STEP THREE: ARTICULATE HOW THE PCs CAN EITHER SUPPORT OR SUBVERT THE STATUS QUO
Let players know up-front exactly how the powers-that-be depend on people like them. Establish clearly and early on what the consequences would be if the status quo were to fail. It’s your call, of course, whether the status quo is inherently good and must be protected by heroes, or whether the status quo just benefits some people and is much more questionable. Maybe the status quo is actually unambiguously evil and the PCs will want to push back at every step. Whatever the situation, make it clear that the PCs’ unusual role gives them leverage for shaping that status quo.

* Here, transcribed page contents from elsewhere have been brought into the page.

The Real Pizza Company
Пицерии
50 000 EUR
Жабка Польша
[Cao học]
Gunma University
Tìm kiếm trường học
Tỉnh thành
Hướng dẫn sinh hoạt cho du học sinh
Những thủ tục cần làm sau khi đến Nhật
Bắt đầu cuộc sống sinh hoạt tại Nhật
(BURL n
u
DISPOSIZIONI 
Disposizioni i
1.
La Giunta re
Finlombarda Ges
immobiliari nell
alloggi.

STEP FOUR: CREATE A FACTION THAT SUPPORTS AND A FACTION THAT SUBVERTS THE STATUS QUO
The mobile minority are the special snowflakes, right? However weak, however inexperienced, their ability to move where they want - or to refuse orders and escape to somewhere else - makes them ‘movers and shakers’ in your setting. Think of the 3 Musketeers; although they aren’t super-powered, and although they aren’t really the leaders of France, their secret exploits become essential to the machinations of the high powers in the land. I’ve seen this analogy used to discuss 13th Age’s icons system, which could work really well with the concept I’m describing here. Flesh out a few Big Names in your setting who will strongly pressure the PCs to act either for or against the status quo (for example, think of a Pharaoh and a commander of a Sea Peoples squadron…). For best results, add some ethical tension between the personal qualities of the Faction Icons and the overall character of their cause…if your status quo is clearly good and defensible, then figure out a reason why that renegade lord’s offer to hire the PCs is actually compelling. Now, briefly outline each faction’s plan to change the setting (something like Dungeon World’s Fronts/Threats system would work well here). Each faction is looking for allies among the mobile minority. If your PCs do nothing, what things will the factions do anyway, and what will those actions do to the setting?

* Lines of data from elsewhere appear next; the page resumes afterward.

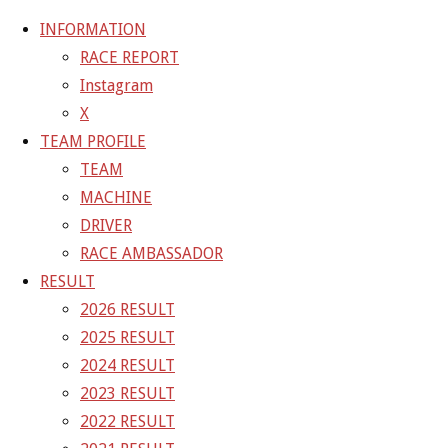
INFORMATION
RACE REPORT
Instagram
コ
X
ン
ホ
DRIVER
04
TEAM PROFILE
テ
ー
TEAM
ン
ム
04
MACHINE
ツ
DRIVER
へ
RACE AMBASSADOR
フ
707 × 797
ピクセル
DRIVER
ス
RESULT
ル
キ
2026 RESULT
サ
前の画像
ッ
2025 RESULT
イ
次の画像
プ
2024 RESULT
ズ
GAINER Inc.
2023 RESULT
2022 RESULT
株式会社ゲイナー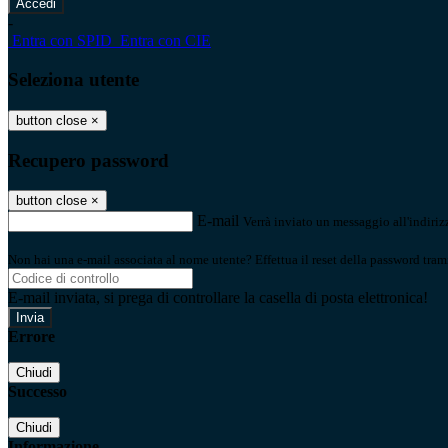
-
Entra con SPID
Entra con CIE
Seleziona utente
button close
×
Recupero password
button close
×
E-mail
Verrà inviato un messaggio all'indirizz
Non hai una e-mail associata al nome utente? Effettua il reset della password tram
E-mail inviata, si prega di controllare la casella di posta elettronica!
Errore
Chiudi
Successo
Chiudi
Informazione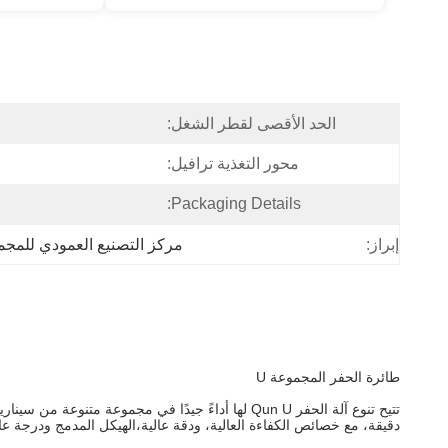
الحد الأقصى لقطر الشغل:
محور التغذية ترافيل:
Packaging Details:
مركز التصنيع العمودي للمجمو
إبراز:
طائرة الحفر المجموعة U
دقيقة، مع خصائص الكفاءة العالية، ودقة عالية،الهيكل المدمج ودرجة عا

STEP FIVE: CREATE ‘SITUATIONS, NOT PLOTS’, THEN SIT BACK AND SEE WHAT THE PLAYERS DECIDE
Your campaign setting comes with built-in tensions and limits, and powerful people are working to shift those limits in one direction or another. There’s no need to plot out every contingency; just create the problems, put things in motion, make it clear to your players that actions will have consequences, and then offer the PCs jobs and the freedom to figure out the choices they are comfortable making. Then sit back, roll dice, and wait to find out whether your PCs, too, are the ‘certain kinds of people’ who ‘see burning palaces as problem-solving and enabling moments.’
You might want to bring along a fire extinguisher.